Posted on 22 February 2017

Suzi Richer reflects on palaeoecological approaches to understanding past woodland environments

Scientists at the University of York and University College Cork have looked at how cultural records dating back 300 years could help improve understanding of the ways in which science interprets the many uses of woodland areas. 

The researchers hope that the work will give a cultural narrative to environmental data collected over time, but also give new insight into the ways in which woodland management systems can be adapted to increase a sense of ownership amongst communities that live near woodland areas.

Suzi Richer, a post-doctoral researcher, suggests that palaeoecology is potentially well situated to engage with other audiences and disciplines, and can inform wider debates. Using insights from Oliver Rackham’s influential woodland studies as focal points, selected aspects of method and theory in palaeoecology were examined and an approach to developing a praxis of woodland palaeoecology was suggested.

Oliver Rackham was the first to explore woods from a variety of different perspectives—ecology, archaeology, timbers, place-names, manuscript records—in order to recreate a wood’s history.
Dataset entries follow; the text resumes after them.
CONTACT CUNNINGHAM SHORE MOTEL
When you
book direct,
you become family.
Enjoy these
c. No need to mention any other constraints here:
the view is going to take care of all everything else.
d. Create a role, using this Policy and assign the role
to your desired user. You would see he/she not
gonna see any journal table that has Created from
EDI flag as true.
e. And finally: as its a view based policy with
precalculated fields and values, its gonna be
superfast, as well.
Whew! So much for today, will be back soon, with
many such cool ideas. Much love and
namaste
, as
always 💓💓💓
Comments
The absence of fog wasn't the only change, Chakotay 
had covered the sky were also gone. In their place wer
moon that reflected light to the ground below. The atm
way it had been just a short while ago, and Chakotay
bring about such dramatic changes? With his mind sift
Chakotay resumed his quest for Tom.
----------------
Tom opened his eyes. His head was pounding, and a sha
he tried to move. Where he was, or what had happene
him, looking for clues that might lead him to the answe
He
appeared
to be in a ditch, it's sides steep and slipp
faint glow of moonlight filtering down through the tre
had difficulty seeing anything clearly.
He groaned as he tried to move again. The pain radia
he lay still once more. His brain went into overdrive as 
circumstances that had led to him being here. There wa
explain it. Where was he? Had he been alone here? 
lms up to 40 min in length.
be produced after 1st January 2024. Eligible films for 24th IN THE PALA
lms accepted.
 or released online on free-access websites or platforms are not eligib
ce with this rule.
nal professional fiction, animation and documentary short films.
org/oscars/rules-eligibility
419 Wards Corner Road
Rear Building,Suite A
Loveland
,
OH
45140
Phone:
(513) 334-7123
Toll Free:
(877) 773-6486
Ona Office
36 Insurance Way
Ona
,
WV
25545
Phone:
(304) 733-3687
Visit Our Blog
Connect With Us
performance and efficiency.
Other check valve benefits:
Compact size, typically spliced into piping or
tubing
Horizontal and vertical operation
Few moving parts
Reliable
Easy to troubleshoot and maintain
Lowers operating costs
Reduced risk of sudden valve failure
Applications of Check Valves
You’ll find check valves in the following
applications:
It was proposed that to move towards this interdisciplinary perspective, thinking in terms of theory as well as method and practice in palaeoecology was required.

A short case study from Shrawley Woods, Worcestershire, UK, illustrates the approach and includes the first example of historical documents and oral history accounts being used in the construction of a pollen diagram. From researching pollen grains preserved in a waterlogged area of Shrawley Woods, the researchers were able to provide environmental data dating back to the 11th century. This was then compared with oral history records from the 18th century, which revealed the differences that occur in how the same type of tree is referenced between environmental and cultural records over time.
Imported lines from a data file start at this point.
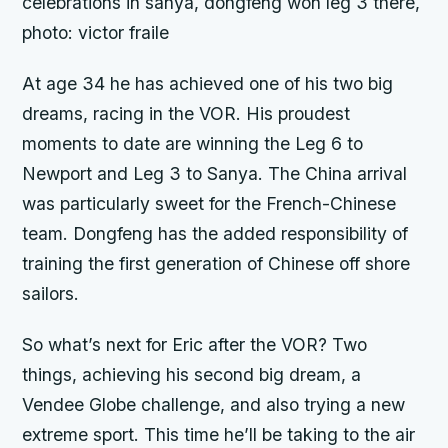
celebrations in sanya, dongfeng won leg 3 there,
photo: victor fraile
At age 34 he has achieved one of his two big
dreams, racing in the VOR. His proudest
moments to date are winning the Leg 6 to
Newport and Leg 3 to Sanya. The China arrival
was particularly sweet for the French-Chinese
team. Dongfeng has the added responsibility of
training the first generation of Chinese off shore
sailors.
So what’s next for Eric after the VOR? Two
things, achieving his second big dream, a
Vendee Globe challenge, and also trying a new
extreme sport. This time he’ll be taking to the air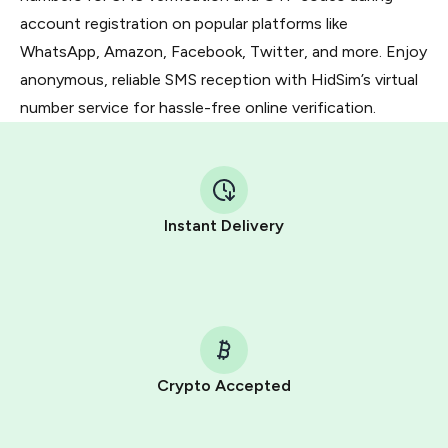
account registration on popular platforms like
WhatsApp, Amazon, Facebook, Twitter, and more. Enjoy
anonymous, reliable SMS reception with HidSim’s virtual
number service for hassle-free online verification.
Instant Delivery
Crypto Accepted
Purchasing credits through Telegram is a simple two-
step process: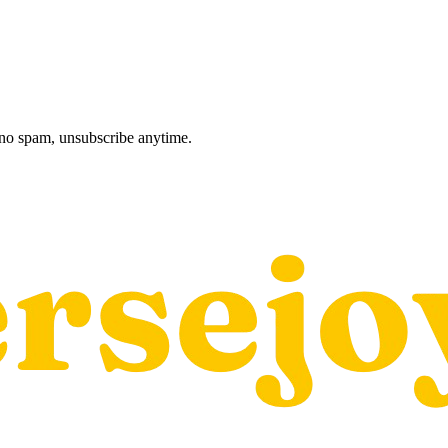
, no spam, unsubscribe anytime.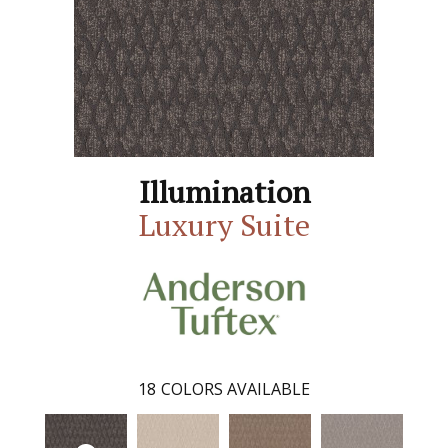
Illumination
Luxury Suite
18
COLORS AVAILABLE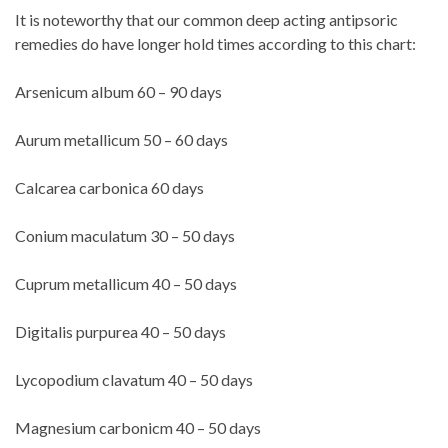
It is noteworthy that our common deep acting antipsoric
remedies do have longer hold times according to this chart:
Arsenicum album 60 – 90 days
Aurum metallicum 50 – 60 days
Calcarea carbonica 60 days
Conium maculatum 30 – 50 days
Cuprum metallicum 40 – 50 days
Digitalis purpurea 40 – 50 days
Lycopodium clavatum 40 – 50 days
Magnesium carbonicm 40 – 50 days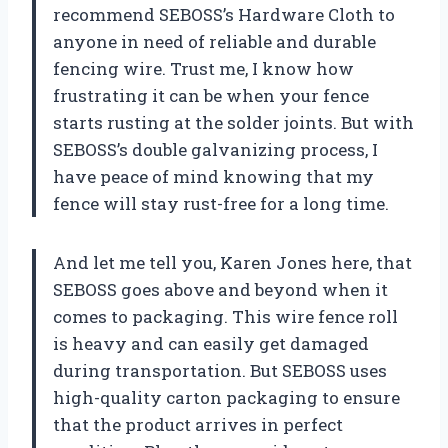
recommend SEBOSS’s Hardware Cloth to
anyone in need of reliable and durable
fencing wire. Trust me, I know how
frustrating it can be when your fence
starts rusting at the solder joints. But with
SEBOSS’s double galvanizing process, I
have peace of mind knowing that my
fence will stay rust-free for a long time.
And let me tell you, Karen Jones here, that
SEBOSS goes above and beyond when it
comes to packaging. This wire fence roll
is heavy and can easily get damaged
during transportation. But SEBOSS uses
high-quality carton packaging to ensure
that the product arrives in perfect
Researchers showed that the name of the tree related more closely to how it was used by woodland dwellers and not by its species name, a feature that becomes more common from the industrial revolution onwards.
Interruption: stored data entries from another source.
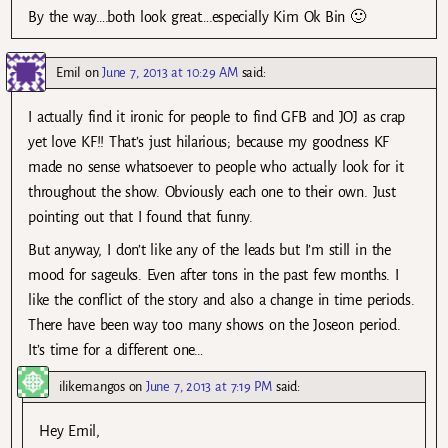
By the way….both look great….especially Kim Ok Bin 🙂
Emil
on
June 7, 2013 at 10:29 AM
said:
I actually find it ironic for people to find GFB and JOJ as crap
yet love KF!! That’s just hilarious; because my goodness KF
made no sense whatsoever to people who actually look for it
throughout the show. Obviously each one to their own. Just
pointing out that I found that funny.
But anyway, I don’t like any of the leads but I’m still in the
mood for sageuks. Even after tons in the past few months. I
like the conflict of the story and also a change in time periods.
There have been way too many shows on the Joseon period.
It’s time for a different one…
ilikemangos
on
June 7, 2013 at 7:19 PM
said:
Hey Emil,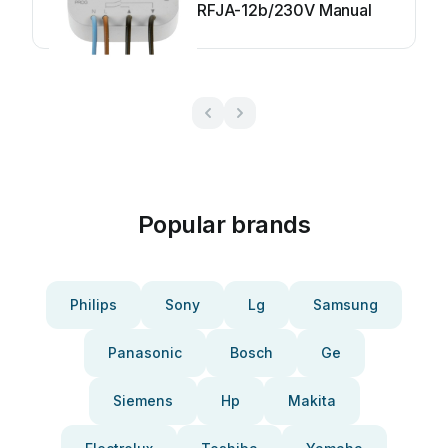
RFJA-12b/230V Manual
Popular brands
Philips
Sony
Lg
Samsung
Panasonic
Bosch
Ge
Siemens
Hp
Makita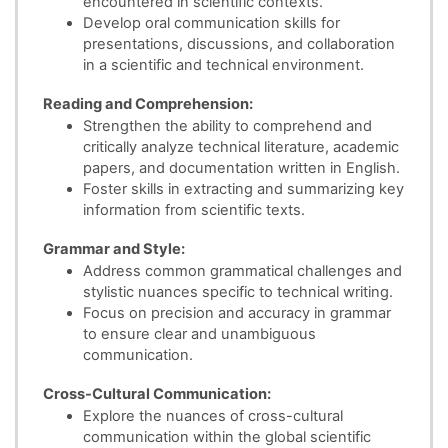
encountered in scientific contexts.
Develop oral communication skills for
presentations, discussions, and collaboration
in a scientific and technical environment.
Reading and Comprehension:
Strengthen the ability to comprehend and
critically analyze technical literature, academic
papers, and documentation written in English.
Foster skills in extracting and summarizing key
information from scientific texts.
Grammar and Style:
Address common grammatical challenges and
stylistic nuances specific to technical writing.
Focus on precision and accuracy in grammar
to ensure clear and unambiguous
communication.
Cross-Cultural Communication:
Explore the nuances of cross-cultural
communication within the global scientific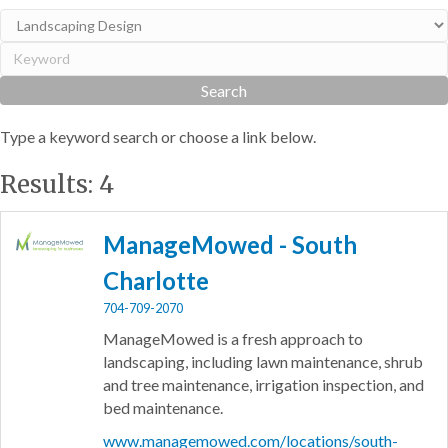
Type a keyword search or choose a link below.
Results: 4
ManageMowed - South
Charlotte
704-709-2070
ManageMowed is a fresh approach to
landscaping, including lawn maintenance, shrub
and tree maintenance, irrigation inspection, and
bed maintenance.
www.managemowed.com/locations/south-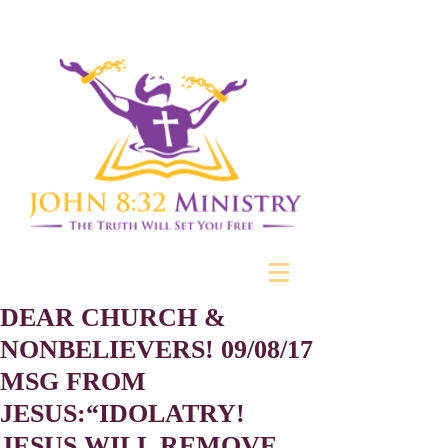
DEAR CHURCH &
NONBELIEVERS! 09/08/17
MSG FROM
JESUS:“IDOLATRY!
JESUS WILL REMOVE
Dr Suzi Richer, from the University of York’s Archaeology and Environment Departments, said: “We find that many books, television programmes, films, and art work, position woodlands as ‘dangerous’ or ‘alien’ places, where cultural norms can be broken, but archaeological and historical evidence shows that these were often working and living spaces with evidence of charcoal burning, brick kilns, and water-powered mills, which bring people and wooded areas much closer together in a working, living harmony.

“Scientific data by itself, particularly if it spans over many years, can miss out the cultural and social context of the period it represents and therefore the relationship between the environment and the people who lived there in the past.  This can be crucial to help us interpret environmental records more fully.”